Em geral, os exegetas e tradutores que me precederam parecem ter abordado Chuang-tzu de quatro maneiras . Na maioria das vezes, eles traduziam e comentavam, inspirando-se na exegese tradicional chinesa. Alguns procuraram esclarecer ou renovar essa exegese recorrendo à história das ideias e à história religiosa da China antiga. Outros favoreceram o estudo filológico do texto. Eles geralmente se apegavam a questões de transmissão, proveniência e autenticidade. Estes tentaram inovar ao reunir tal motivo de Chuang Tzu com certas ideias específicas de tal filósofo ocidental, na maioria das vezes contemporâneos.
Embora úteis até certo ponto, esses processos me pareciam muito insatisfatórios, mas durante anos não vi outros. Então me veio uma ideia: Chuang-tzu, disse a mim mesmo, não é um texto qualquer. Este livro é, pelo menos em parte, o trabalho de um filósofo. E por “filósofo” quis dizer um homem que pensa por si mesmo , tomando como objeto de seu pensamento a experiência que tem de si mesmo, dos outros e do mundo; que pergunta sobre o que outros filósofos pensam ou pensaram antes dele; que está ciente das armadilhas estabelecidas pela linguagem e, portanto, a usa criticamente.
Essa ideia criou uma nova perspectiva. Como eu tinha gosto pela atividade filosófica entendida dessa maneira, ela estabelecia uma espécie de igualdade de princípios entre mim e Chuang-tseu. E se ele pensasse por si mesmo, tomando sua experiência como seu objeto, eu poderia me juntar a ele para fazer o mesmo em meu nome – porque a experiência dele e a minha tinham que se sobrepor, pelo menos em parte. Este tem sido desde então o primeiro artigo do meu método. Quando me aproximo de um texto de Chuang Tzu, pergunto-me primeiro, não que ideias o autor está desenvolvendo, mas que experiência particular ou de que aspecto da experiência comum ele está falando.

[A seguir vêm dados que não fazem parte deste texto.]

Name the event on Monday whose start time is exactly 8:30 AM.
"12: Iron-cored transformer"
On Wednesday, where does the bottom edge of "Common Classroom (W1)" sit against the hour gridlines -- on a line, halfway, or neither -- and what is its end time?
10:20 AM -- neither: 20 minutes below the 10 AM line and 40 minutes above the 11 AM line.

Encontrei o segundo artigo do meu método em Wittgenstein , mais precisamente na seguinte observação: “Aqui encontramos um fenômeno curioso e característico dos estudos filosóficos, observa ele em seu Bouts de papier (Zettel). A dificuldade não é, por assim dizer, encontrar a solução, mas reconhecer a solução no que parece ser apenas a premissa dela. (Essa dificuldade) decorre, acredito, do fato de que esperamos erroneamente uma explicação quando uma descrição constitui a solução para a dificuldade, desde que lhe demos o devido lugar, detenhamo-nos nela, sem tentar ultrapassá-la. – É isso que é difícil: parar.” Wittgenstein defendeu esse ponto de diferentes maneiras, em diferentes lugares de sua obra. Ele o retoma desta forma em seu último manuscrito: “A partir da explicação, mais cedo ou mais tarde você tem que chegar à descrição simples”. Em sua segunda filosofia, ele procede de fato pela descrição paciente, repetida incansavelmente, de certos fenômenos elementares. É isso que torna seus escritos do último período tão intrigantes. Lá ele estuda com extrema atenção o que se poderia chamar de infinitamente próximo ou quase imediato.
Agora percebi que, em certos textos que conhecia bem, Chuang-tseu fazia a mesma coisa à sua maneira. Eu havia postulado que ele era um filósofo, ou seja, que ele pensava por si mesmo e consultava acima de tudo sua própria experiência. Agora descobri que ele a descreveu e que suas descrições eram muito precisas e de grande interesse . Eram descrições do infinitamente próximo, do quase imediato. Eu poderia contar com algumas delas para entender alguns elementos importantes de seu pensamento. A partir daí, eu poderia explorar passo a passo outras partes que ainda eram obscuras para mim.
É preciso saber parar na descrição, diz Wittgenstein. Isso significa duas coisas: que devemos saber suspender nossas atividades habituais para examinar cuidadosamente o que temos à nossa frente ou o que está mesmo abaixo, mais próximo de nós, e que devemos então descrever precisamente o que observamos, tomando tempo para procurar as palavras certas, resistindo ao treinamento do discurso, impondo ao contrário sem enfraquecer a linguagem nossa vontade de dizer exatamente o que percebemos, e só isso. Este segundo exercício requer domínio perfeito da língua. Não é coincidência que Wittgenstein e Chuang-tzu, tão diferentes, tenham estilos tão marcantes.